En 1870, alors que la Troisième République nait de la défaite de Napoléon III face à la Prusse, des événements similaires se déroulent. En mars 1871, se crée la Commune de Paris qui entend substituer une fédération libre de communes basées sur la démocratie directe et l’égalité économique à la république bourgeoise. La Troisième République se construit sur l’écrasement sanglant de la Commune de Paris et de ses aspirations  : plus de 25 000 morts et de milliers de personnes sont déportées pour que ce régime puisse voir le jour.

Ce type d’écrasement se reproduit à une moindre échelle à la Libération. Alors que le patronat s’est discrédité en collaborant avec le nazisme, la Quatrième République semble partie pour être très à gauche, mais très rapidement les communistes sont éjectés du gouvernement et les grèves ouvrières de l’hiver 1947 sont réprimées dans le sang, faisant plusieurs morts. Au passage, les GMR, troupes de choc du régime de Vichy (fondues dans les CRS), reprennent du service, ce qui donnera naissance au fameux slogan CRS=SS.
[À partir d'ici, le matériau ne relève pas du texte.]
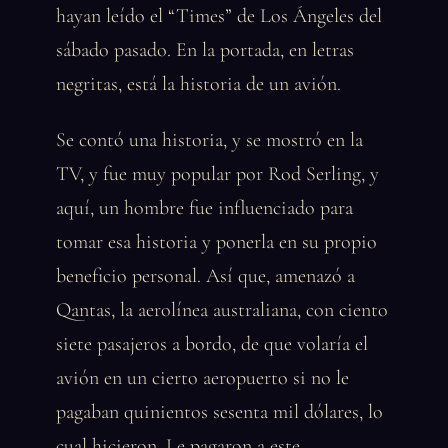
hayan leído el “Times” de Los Ángeles del
sábado pasado. En la portada, en letras
negritas, está la historia de un avión.
Se contó una historia, y se mostró en la
TV, y fue muy popular por Rod Serling, y
aquí, un hombre fue influenciado para
tomar esa historia y ponerla en su propio
beneficio personal. Así que, amenazó a
Qantas, la aerolínea australiana, con ciento
siete pasajeros a bordo, de que volaría el
avión en un cierto aeropuerto si no le
pagaban quinientos sesenta mil dólares, lo
cual hicieron. Le pagaron a este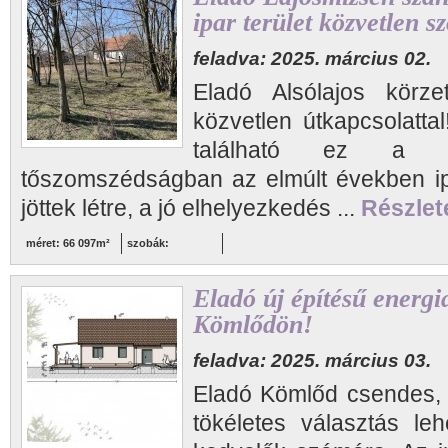
ipar terület közvetlen 
feladva: 2025. március 02.
Eladó Alsólajos körz
közvetlen útkapcsolatta
található ez a fö
tőszomszédságban az elmúlt években ip
jöttek létre, a jó elhelyezkedés ...
Részlete
méret: 66 097m²
szobák:
Eladó új építésű energi
Kömlődön!
feladva: 2025. március 03.
Eladó Kömlőd csendes, 
tökéletes választás leh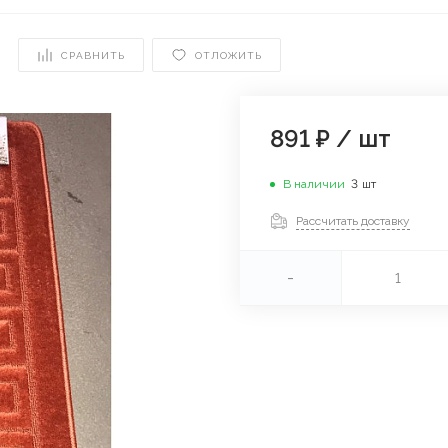
СРАВНИТЬ
ОТЛОЖИТЬ
891 ₽
/
шт
В наличии
3
шт
Рассчитать доставку
-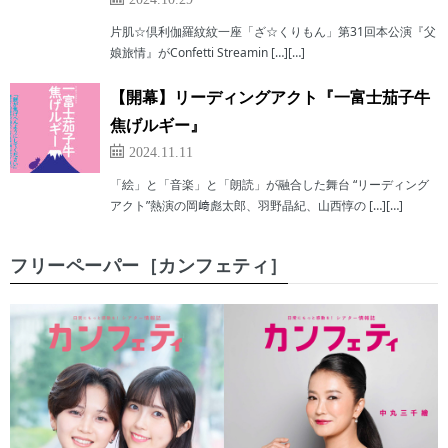
片肌☆倶利伽羅紋紋一座「ざ☆くりもん」第31回本公演『父
娘旅情』がConfetti Streamin […][…]
【開幕】リーディングアクト『一富士茄子牛
焦げルギー』
2024.11.11
「絵」と「音楽」と「朗読」が融合した舞台 “リーディング
アクト”熱演の岡﨑彪太郎、羽野晶紀、山西惇の […][…]
フリーペーパー［カンフェティ］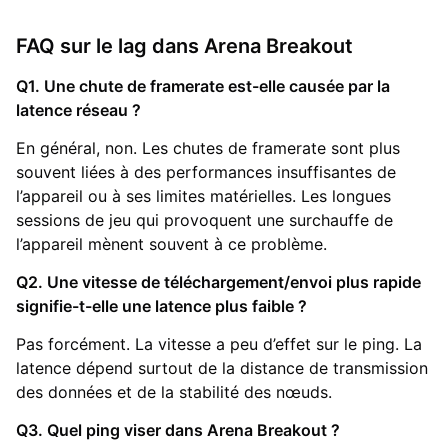
FAQ sur le lag dans Arena Breakout
Q1. Une chute de framerate est-elle causée par la
latence réseau ?
En général, non. Les chutes de framerate sont plus
souvent liées à des performances insuffisantes de
l’appareil ou à ses limites matérielles. Les longues
sessions de jeu qui provoquent une surchauffe de
l’appareil mènent souvent à ce problème.
Q2. Une vitesse de téléchargement/envoi plus rapide
signifie-t-elle une latence plus faible ?
Pas forcément. La vitesse a peu d’effet sur le ping. La
latence dépend surtout de la distance de transmission
des données et de la stabilité des nœuds.
Q3. Quel ping viser dans Arena Breakout ?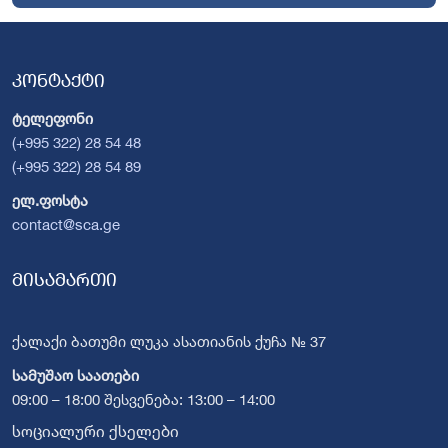
კონტაქტი
ტელეფონი
(+995 322) 28 54 48
(+995 322) 28 54 89
ელ.ფოსტა
contact@sca.ge
მისამართი
ქალაქი ბათუმი ლუკა ასათიანის ქუჩა № 37
სამუშაო საათები
09:00 – 18:00 შესვენება: 13:00 – 14:00
სოციალური ქსელები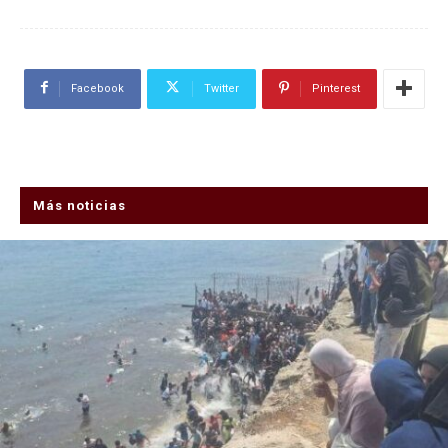
Facebook
Twitter
Pinterest
Más noticias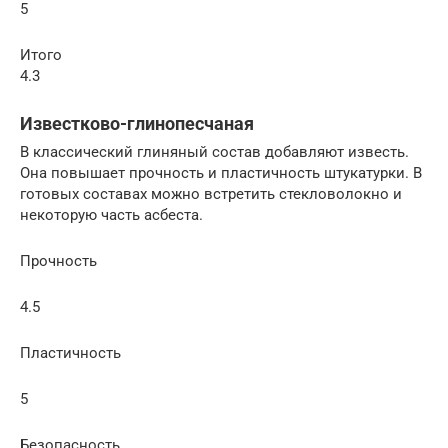
5
Итого
4.3
Известково-глинопесчаная
В классический глиняный состав добавляют известь.
Она повышает прочность и пластичность штукатурки. В
готовых составах можно встретить стекловолокно и
некоторую часть асбеста.
Прочность
4.5
Пластичность
5
Безопасность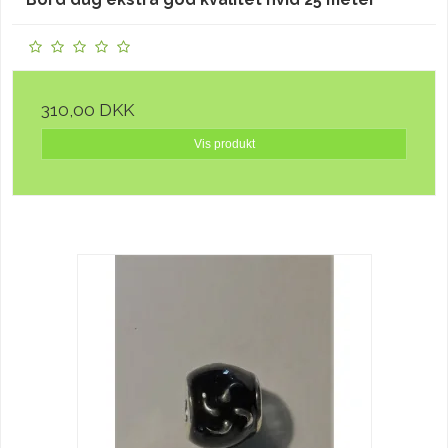
310,00 DKK
Vis produkt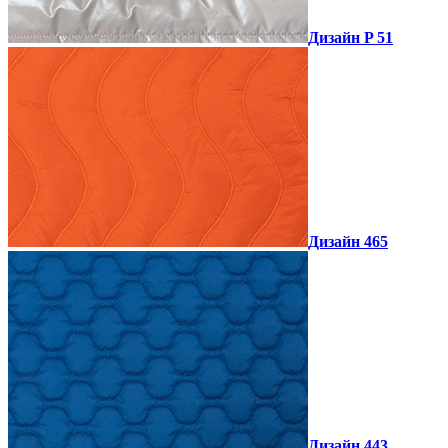
Дизайн P 51
Дизайн 465
Дизайн 443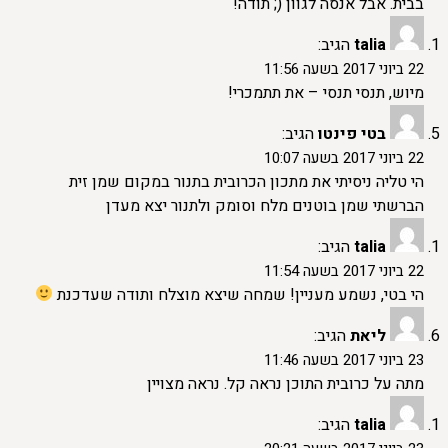
בבית. אבל אנסה לגוון (; תודה!
talia
הגיב:
22 ביוני 2017 בשעה 11:56
מיוש, תנסי תנסי – את תתמכרי!
בטי פינטו
הגיב:
22 ביוני 2017 בשעה 10:07
הי טליה ניסיתי את מתכון הכרובית בתנור במקום שמן זית
הברשתי שמן בוטנים מלח וסומק ולתנור יצא מעדן
talia
הגיב:
22 ביוני 2017 בשעה 11:54
הי בטי, נשמע מעניין! שמחה שיצא מוצלח ותודה שעדכנת
ליאת
הגיב:
23 ביוני 2017 בשעה 11:46
מתה על כרובית התוכן נראה קל. נראה מצויין
talia
הגיב: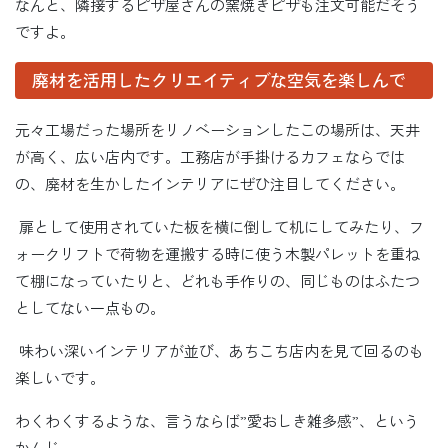
なんと、隣接するピザ屋さんの窯焼きピザも注文可能だそう
ですよ。
廃材を活用したクリエイティブな空気を楽しんで
元々工場だった場所をリノベーションしたこの場所は、天井
が高く、広い店内です。工務店が手掛けるカフェならでは
の、廃材を生かしたインテリアにぜひ注目してください。
扉として使用されていた板を横に倒して机にしてみたり、フ
ォークリフトで荷物を運搬する時に使う木製パレットを重ね
て棚になっていたりと、どれも手作りの、同じものはふたつ
としてない一点もの。
味わい深いインテリアが並び、あちこち店内を見て回るのも
楽しいです。
わくわくするような、言うならば”愛おしき雑多感”、という
かんじ。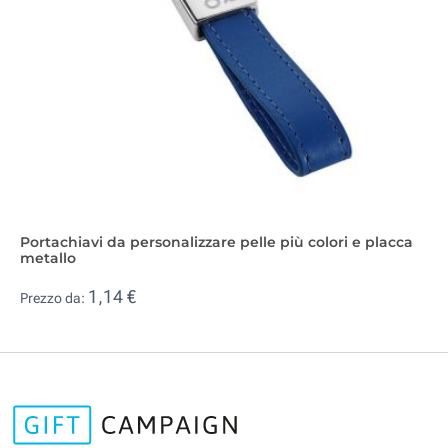
Portachiavi da personalizzare pelle più colori e placca
metallo
1,14 €
Prezzo da: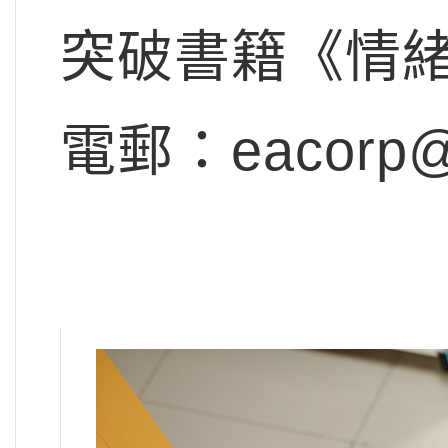
突破書籍《情
電郵：
eacorp@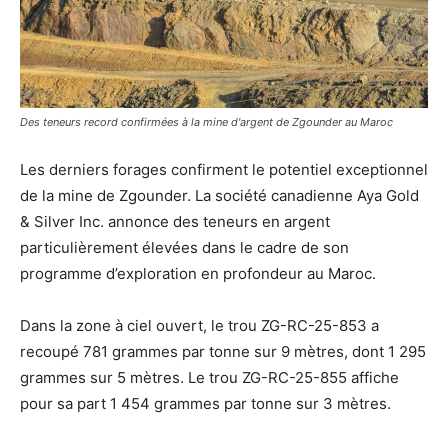
Des teneurs record confirmées à la mine d'argent de Zgounder au Maroc
Les derniers forages confirment le potentiel exceptionnel
de la mine de Zgounder. La société canadienne Aya Gold
& Silver Inc. annonce des teneurs en argent
particulièrement élevées dans le cadre de son
programme d’exploration en profondeur au Maroc.
Dans la zone à ciel ouvert, le trou ZG-RC-25-853 a
recoupé 781 grammes par tonne sur 9 mètres, dont 1 295
grammes sur 5 mètres. Le trou ZG-RC-25-855 affiche
pour sa part 1 454 grammes par tonne sur 3 mètres.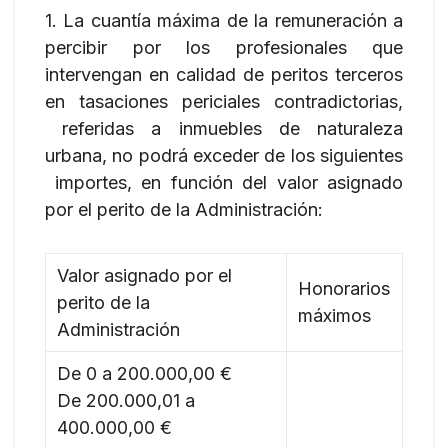
1. La cuantía máxima de la remuneración a
percibir por los profesionales que
intervengan en calidad de peritos terceros
en tasaciones periciales contradictorias,
referidas a inmuebles de naturaleza
urbana, no podrá exceder de los siguientes
importes, en función del valor asignado
por el perito de la Administración:
Valor asignado por el
Honorarios
perito de la
máximos
Administración
De 0 a 200.000,00 €
De 200.000,01 a
400.000,00 €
Les diverses républiques ne se fondent pas uniquement sur l’écrasement des revendications des classes populaires en métropole, elles se développent aussi sur la subordination et l’impérialisme des colonies. C’est la Troisième République qui construit la plus grande partie de l’Empire colonial français, au prix de millions de morts.

La République rime avec colonialisme et impérialisme

Enfin, c’est aussi la défense du colonialisme et de l’impérialisme qui est à l’origine du régime que connait actuellement la France. La Guerre d’Algérie fait trébucher la Quatrième République, et c’est un coup d’État qui place De Gaulle au pouvoir en 1958. C’est sous la menace d’une attaque de parachutiste pro Algérie française que De Gaulle prend la tête du gouvernement et change la Constitution pour créer la Cinquième République. Si le général se débarrasse rapidement de ses embarrassants soutiens, c’est pour mieux préserver les intérêts français et mettre en place un néocolonialisme dans de nombreux pays africains qui deviennent formellement indépendants mais demeurent soumis à l’impérialisme français. Rappelons que la France tire toujours la majeure partie de son approvisionnement énergétique de ses «  anciennes  » colonies (gaz algérien, uranium du Niger et pétrole gabonais).

Ces différents éléments historiques montrent que la République n’est pas un régime défendant l’égalité et la liberté qui aurait pu être dévoyé en cours de route. Au contraire, le régime républicain français a pour constante d’être un régime au service d’une classe dominante. La République est ce qui est advenu lorsque les aspirations des classes populaires ont été écrasées dans le sang, tout comme les aspirations de liberté des peuples colonisés. Dans cette mesure, une révolution communiste libertaire ne sera pas républicaine mais au contraire construira une fédération de communes libres qui remplacera la république bourgeoise et colonialiste.